The Nomination Committee is tasked with drafting proposals for resolution by IGE's Annual General Meeting. The proposals relate to the election of Members of the Board, the Chairman of the Board and fees payable to the Board and its committees. The focus of the Nomination Committee's work is on ensuring that the company's Board of Directors comprises Members who, collectively, possess the knowledge and experience that corresponds to the requirements made of the company's most senior governing body by the shareholders. Information on the way in which shareholders can submit proposals to the Nomination Committee has been published on IGE's website. Full details of the Nomination Committee's proposals will be presented in the Notice convening the Annual General Meeting and in information provided on the company's website.

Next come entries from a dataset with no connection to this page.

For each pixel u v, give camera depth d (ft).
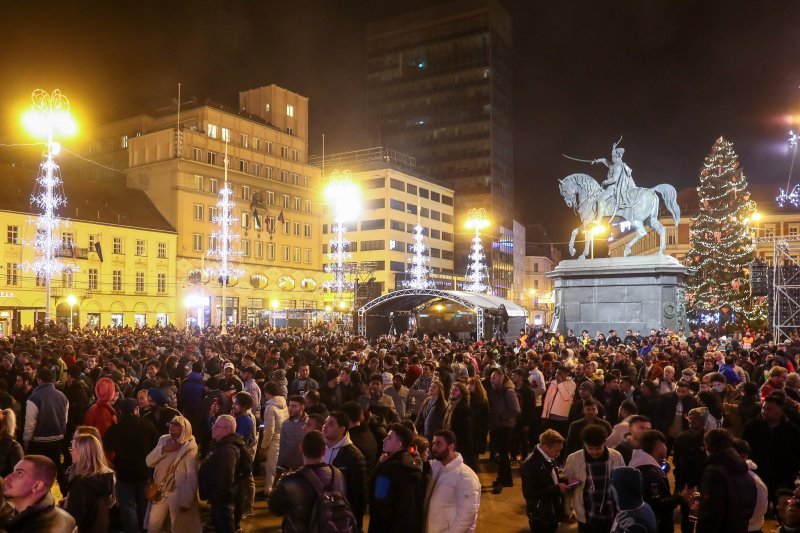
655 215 113.91
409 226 334.24
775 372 39.93
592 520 22.18
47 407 34.04
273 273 274.57
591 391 31.65
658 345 74.13
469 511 19.90
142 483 27.55
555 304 121.08
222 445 25.66
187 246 242.78
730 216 172.35
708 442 20.74
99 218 218.59
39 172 219.00
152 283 230.68
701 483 20.31
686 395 37.29
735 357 53.57
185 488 25.11
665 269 110.42
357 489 21.57
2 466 26.16
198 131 254.06
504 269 410.31
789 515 17.58
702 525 19.84
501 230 405.59
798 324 111.45
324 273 301.43
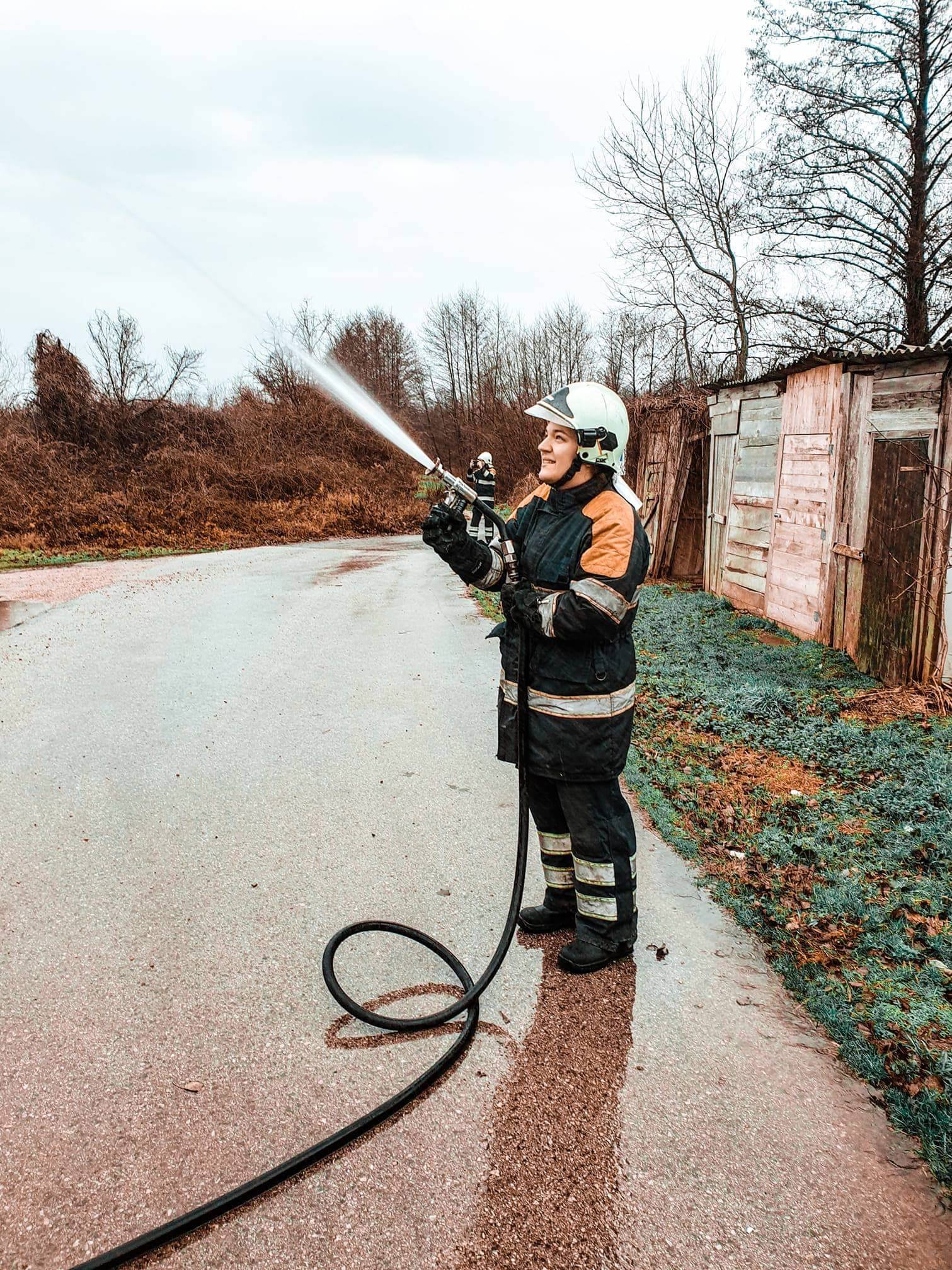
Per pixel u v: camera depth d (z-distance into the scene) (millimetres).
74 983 2803
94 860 3668
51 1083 2346
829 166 15797
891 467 6309
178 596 10812
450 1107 2285
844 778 4551
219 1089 2340
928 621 6008
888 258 15938
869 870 3533
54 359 24359
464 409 33344
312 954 2980
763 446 8797
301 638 8133
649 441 12945
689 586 11273
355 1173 2064
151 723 5523
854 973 2840
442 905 3311
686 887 3477
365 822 4062
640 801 4254
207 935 3096
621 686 2674
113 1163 2086
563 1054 2494
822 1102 2324
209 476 24297
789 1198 2016
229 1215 1941
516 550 2740
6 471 21188
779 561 8336
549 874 3080
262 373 28438
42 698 6078
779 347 17734
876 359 6297
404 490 27203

| Name | Elected | Present | Committee work | Remuneration (SEK) |
Independent of major shareholders |
|---|---|---|---|---|---|
| Magne Aaby | 2009 | 13 of 13 | Auditing committee | 300,000 | Yes |
| Tim George | 2009 | 13 of 13 | Nomination, remuneration and auditing committee, |
500,000 | Yes |
| Ashley Dunster | 2011 | 4 of 4 | Auditing committee | - | No |
| Anton Esterhuizen | 2010 | 13 of 13 | Auditing committee | 300,000 | Yes |
| Magnus B Lindseth | 2011 | 4 of 4 | Remuneration and auditing committee | 300,000 | Yes |
IGE's Board of Directors shall, under the provisions of the Articles of Association, comprise a minimum of three and a maximum of six Members, with no Deputy Members, elected by the Annual General Meeting.

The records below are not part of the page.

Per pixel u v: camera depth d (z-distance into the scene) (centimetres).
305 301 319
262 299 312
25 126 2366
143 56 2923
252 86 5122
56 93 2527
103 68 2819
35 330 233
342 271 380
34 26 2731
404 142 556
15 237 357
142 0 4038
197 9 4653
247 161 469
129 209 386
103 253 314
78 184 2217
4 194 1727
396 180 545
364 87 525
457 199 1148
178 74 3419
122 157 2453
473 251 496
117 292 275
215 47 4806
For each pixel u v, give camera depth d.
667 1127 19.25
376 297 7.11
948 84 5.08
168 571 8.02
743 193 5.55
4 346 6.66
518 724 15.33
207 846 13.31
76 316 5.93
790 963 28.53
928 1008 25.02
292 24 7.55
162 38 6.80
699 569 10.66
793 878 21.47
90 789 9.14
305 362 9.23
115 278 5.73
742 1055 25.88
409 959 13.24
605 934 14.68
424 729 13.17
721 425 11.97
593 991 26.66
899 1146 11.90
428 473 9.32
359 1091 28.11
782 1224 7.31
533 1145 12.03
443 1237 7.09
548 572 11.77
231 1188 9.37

The Board of Directors has comprised of 5 Members elected by the Annual General Meeting since the 2011 Annual General Meeting. The Board Meetings are attended both by the ordinary Members and by the CEO/CFO that attends the meetings on behalf of the Group management. Other members of the Group management and other executives also attend and present reports on individual issues as required. The Board Members elected by the Annual General Meeting are all to be regarded as independent in relation to major shareholders. The Members of the Board are presented on page 57 in this annual report and on IGE's website. For more detailed information on attendance at the Meetings and independence, see the table above.
The Board of Directors is appointed by IGE's owners to bear the utmost responsibility for the organisation and management of the company's affairs. The Board adopts a Work Plan every year at the Board Meeting following the election, held after the Annual General Meeting. An Audit Committee has not yet been appointed, the board of directors intend to find a solution for an Audit Committee during 2011. The entire board intends to form the Audit Committee. The Chairman of the Board guides the work of the Board and monitors IGE's operations through an on-going dialogue with the CEO. The Board receives information on IGE's economic and financial position through monthly updates and at Board Meetings. Prior to every Board Meeting, the Chairman and the CEO review the agenda to be discussed at the Meeting and the supporting documents for the Board's discussion of the issues is sent to the Members approximately one week before each Board Meeting (at least one weekend is targeted to be in between the reception of the supporting documents and the actual meeting).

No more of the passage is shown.